## Written task
Of all the entries below, retype only the lines from the one with "Rendered at 1241 by 1754 pixels." through the one with "List each element's", exactly as they appear.

## Data
-------------------------
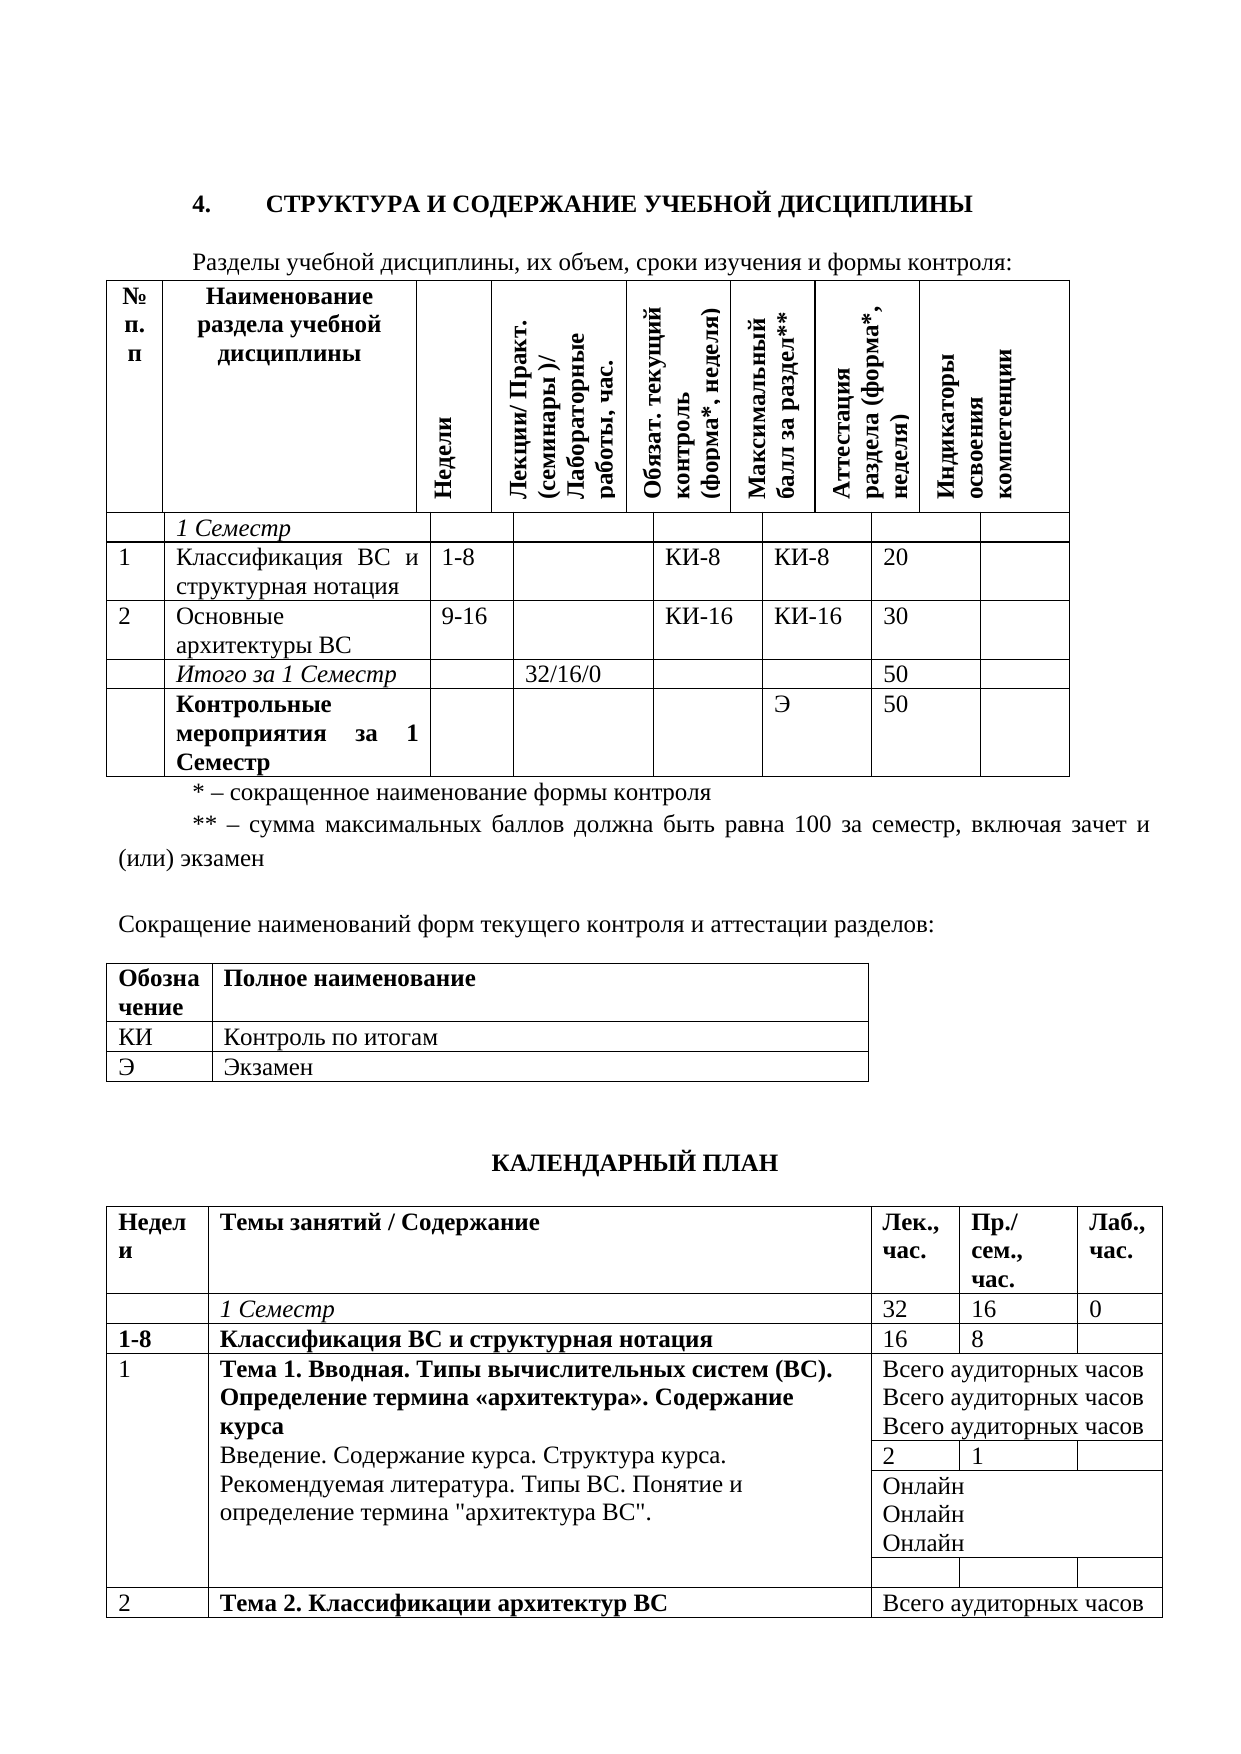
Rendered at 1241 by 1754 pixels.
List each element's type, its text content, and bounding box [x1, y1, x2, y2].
-------------------------
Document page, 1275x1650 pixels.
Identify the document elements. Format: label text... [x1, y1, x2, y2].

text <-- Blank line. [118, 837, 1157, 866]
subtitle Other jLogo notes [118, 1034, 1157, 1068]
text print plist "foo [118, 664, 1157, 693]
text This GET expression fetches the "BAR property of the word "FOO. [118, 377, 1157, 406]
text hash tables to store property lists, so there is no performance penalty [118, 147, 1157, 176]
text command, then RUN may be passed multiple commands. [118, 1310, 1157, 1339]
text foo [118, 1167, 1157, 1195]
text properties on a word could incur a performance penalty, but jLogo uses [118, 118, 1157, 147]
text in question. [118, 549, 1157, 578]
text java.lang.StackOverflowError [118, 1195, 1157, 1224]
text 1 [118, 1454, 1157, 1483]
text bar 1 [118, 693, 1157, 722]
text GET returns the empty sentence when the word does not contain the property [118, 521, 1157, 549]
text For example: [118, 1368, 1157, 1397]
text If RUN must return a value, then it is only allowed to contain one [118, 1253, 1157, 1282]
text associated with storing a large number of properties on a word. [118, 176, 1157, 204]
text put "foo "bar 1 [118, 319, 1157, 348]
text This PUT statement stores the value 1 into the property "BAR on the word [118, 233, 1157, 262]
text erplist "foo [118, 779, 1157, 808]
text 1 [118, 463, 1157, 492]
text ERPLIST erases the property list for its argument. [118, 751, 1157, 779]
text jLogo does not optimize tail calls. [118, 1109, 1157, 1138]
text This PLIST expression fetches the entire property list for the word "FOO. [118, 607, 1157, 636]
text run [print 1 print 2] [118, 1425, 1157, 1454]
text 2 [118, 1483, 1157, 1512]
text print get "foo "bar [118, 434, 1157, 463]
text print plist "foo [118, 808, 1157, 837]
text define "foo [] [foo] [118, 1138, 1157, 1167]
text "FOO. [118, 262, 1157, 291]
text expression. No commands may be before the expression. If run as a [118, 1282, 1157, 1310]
-------------------------
## Problem solution
Rendered at 1241 by 1754 pixels.
List each element's type, its text content, and bounding box [x1, y1, x2, y2].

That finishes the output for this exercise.